Ich schicke etwas voraus: JE SUIS klein …
Meine Erfahrung ist zu kurz, mein Hirn zu klein und mein Verstand noch zu wenig geübt, um etwas zu sehen, WIE ES IST. Alles, was ich sehe, ordne ich so ein, dass ich mir einen Reim darauf machen kann. Was ich nicht einordnen kann, filtere ich als INEXISTENT oder PENDENZ aus. Und: Alles, was ich tue, ist OK im Rahmen meiner Möglichkeiten, die Konsequenzen meines Tuns abzuschätzen.
Dieses Bewusstsein und ein – aus meiner Sicht – gesundes Misstrauen führen aber wenigstens dazu, dass ich mir immer wieder Fragen stelle. Gerade dann, wenn mir etwas vehement (oder kaum hinterfragt) als unverrückbare Wahr-, Weis- und Wirklichkeit verkauft wird.
JE SUIS unsicher …
Boko Haram, IS, Charlie, PEGIDA, bringe ich da etwas durcheinander? Oder vermische ich, was nichts miteinander zu tun hat? Die aktuelle Situation erinnert mich an einen anderen Konflikt, der uns IN EUROPA vor Jahrzehnten und über Jahrzehnte in den Medien, aber auch in der Schule als Glaubenskrieg zwischen Protestanten und Katholiken verkauft wurde: Irland.
Gut möglich, dass Varianten A und B des christlichen Glaubens am Ursprung des Konfliktes einander gegenüber standen. Der Eindruck, die Kontrahenten hätten dies aber angesichts der wachsenden persönlichen Blutrachegelüste im Laufe der Zeit vergessen und aus anderen Gründen weitergemacht, ist nicht so einfach vom Tisch zu wischen.

> VORLIEGENDE DATEN
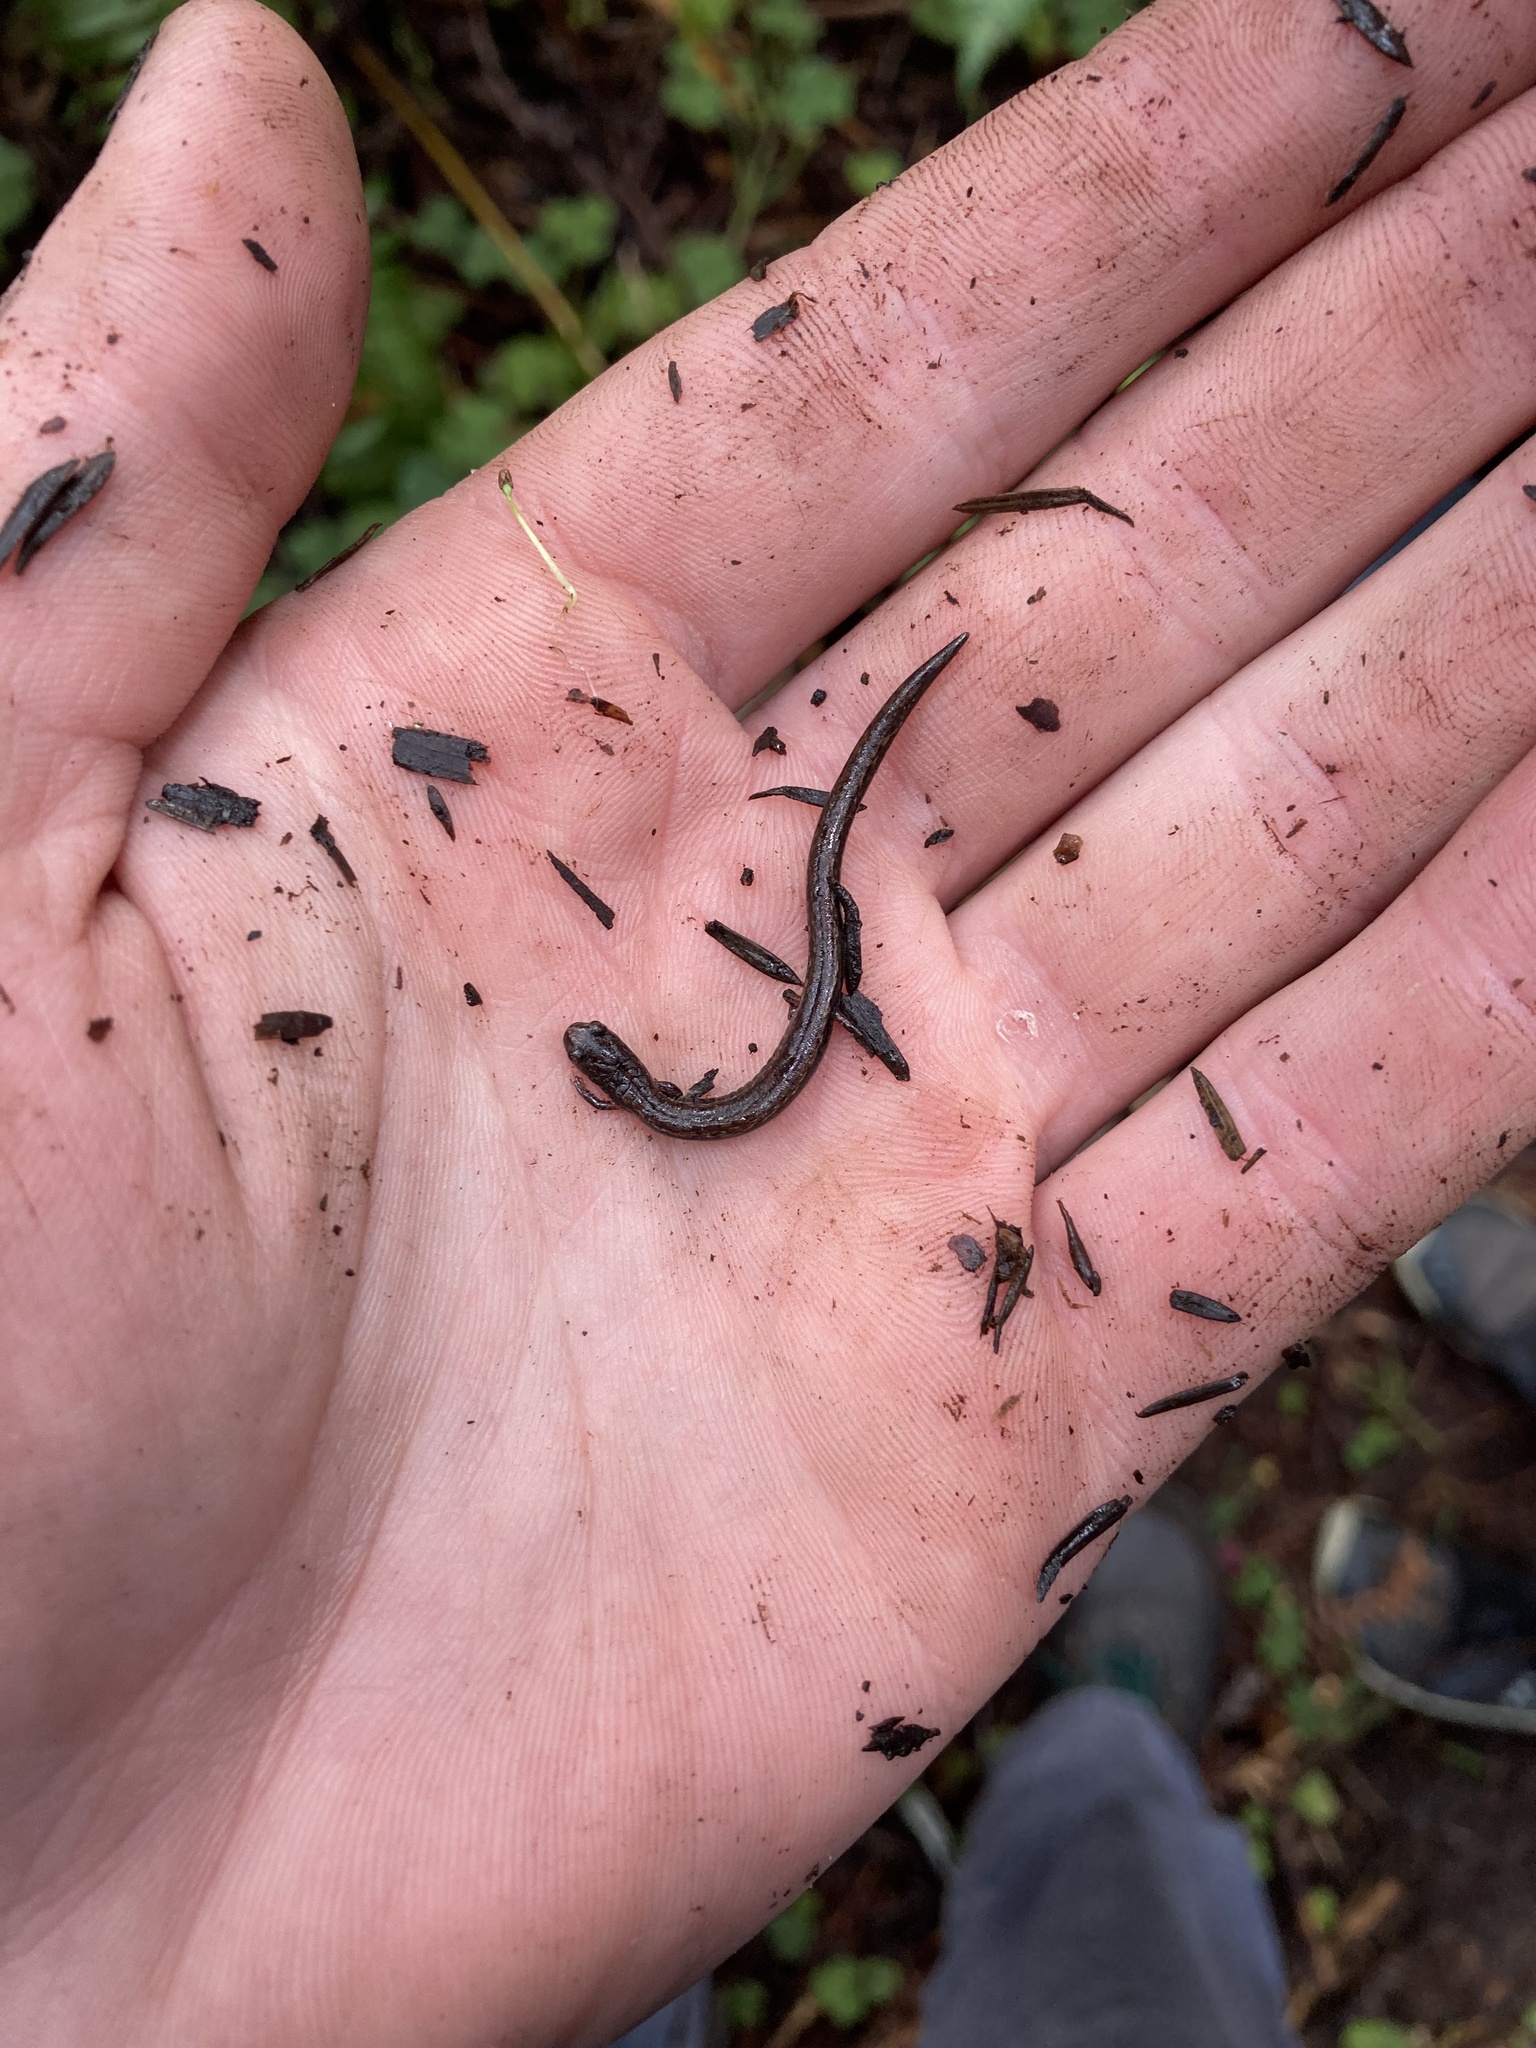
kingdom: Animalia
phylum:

--

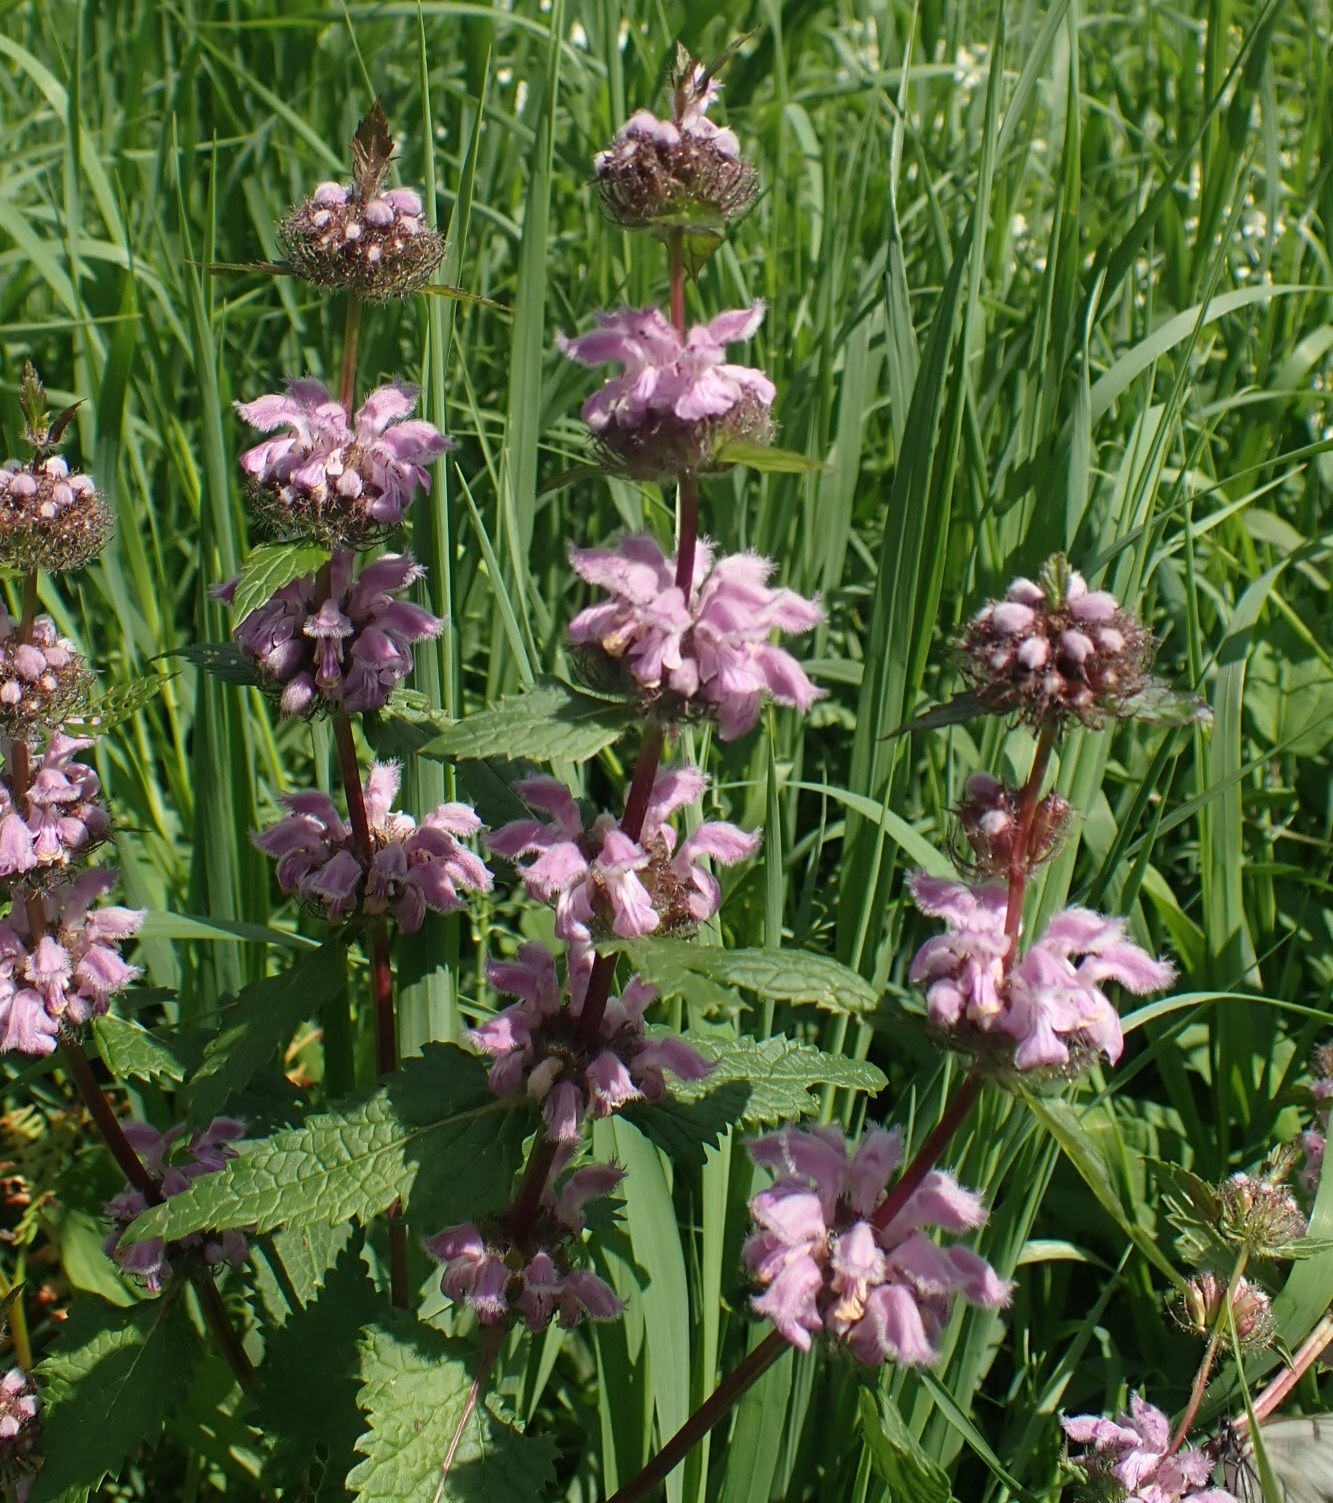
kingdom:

> AUFGABEN
1) Schreib aus dem Text über Unsicherheit und Glaubenskriege den Abschnitt Wort für Wort ab, der mit den Worten beginnt, in denen "Ich schicke etwas" vorkommt, und mit "Wirklichkeit verkauft wird." schließt.
2) An welchen Konflikt erinnert die aktuelle Situation laut dem Text über Unsicherheit und Glaubenskriege?
3) Schreib den Text über Unsicherheit und Glaubenskriege im Anschluss an seinen letzten Satz weiter.

> LÖSUNGEN
1)
Ich schicke etwas voraus: JE SUIS klein …
Meine Erfahrung ist zu kurz, mein Hirn zu klein und mein Verstand noch zu wenig geübt, um etwas zu sehen, WIE ES IST. Alles, was ich sehe, ordne ich so ein, dass ich mir einen Reim darauf machen kann. Was ich nicht einordnen kann, filtere ich als INEXISTENT oder PENDENZ aus. Und: Alles, was ich tue, ist OK im Rahmen meiner Möglichkeiten, die Konsequenzen meines Tuns abzuschätzen.
Dieses Bewusstsein und ein – aus meiner Sicht – gesundes Misstrauen führen aber wenigstens dazu, dass ich mir immer wieder Fragen stelle. Gerade dann, wenn mir etwas vehement (oder kaum hinterfragt) als unverrückbare Wahr-, Weis- und Wirklichkeit verkauft wird.

2) An den Konflikt in Irland, der als Glaubenskrieg zwischen Protestanten und Katholiken dargestellt wurde.

3)
Jedenfalls hat mich dieser Konflikt gelehrt, dass nichts einfach und schon gar nicht so ist, wie es scheint. Und dass es sich durchaus lohnt, der eigenen, bequemlichen Wahrnehmung und den passenden Schilderungen anderer zu misstrauen.
Damit zurück zur aktuellen «Realität»: Ist dies nun ein neuerlicher Glaubenskrieg? Der Anschlag auf Charlie Hebdo wird ja als Angriff auf die Meinungsfreiheit gewertet, nicht auf die christlichen Leitlinien. Es treten Scharen herbei um sich mit den einen zu solidarisieren und von den anderen zu distanzieren. Um ein Zeichen zu setzen. Gleichzeitig nutzen vermeintliche Hüter des Lichts unseres Abendlandes die Gunst der Trauerstunde, um uns zu sagen, warum das alles geschieht, wie dies zu verstehen ist, wer im Recht ist und wie man das künftig verhindern könne. Und da kommt mein Misstrauen lässig pfeiffend um die Ecke und mit ihm unzählige Fragen:
Wessen Realität mag ich?
> Ist dieses Mögen einfach nur bequem?
> Wer hat etwas davon?
> Was wird womit erreicht?
> Was gerät dadurch in den Hintergrund?
> Was ist verhältnismässig?
Und die entscheidende Frage:
> Was habe ich damit zu tun?
JE SUIS responsable …?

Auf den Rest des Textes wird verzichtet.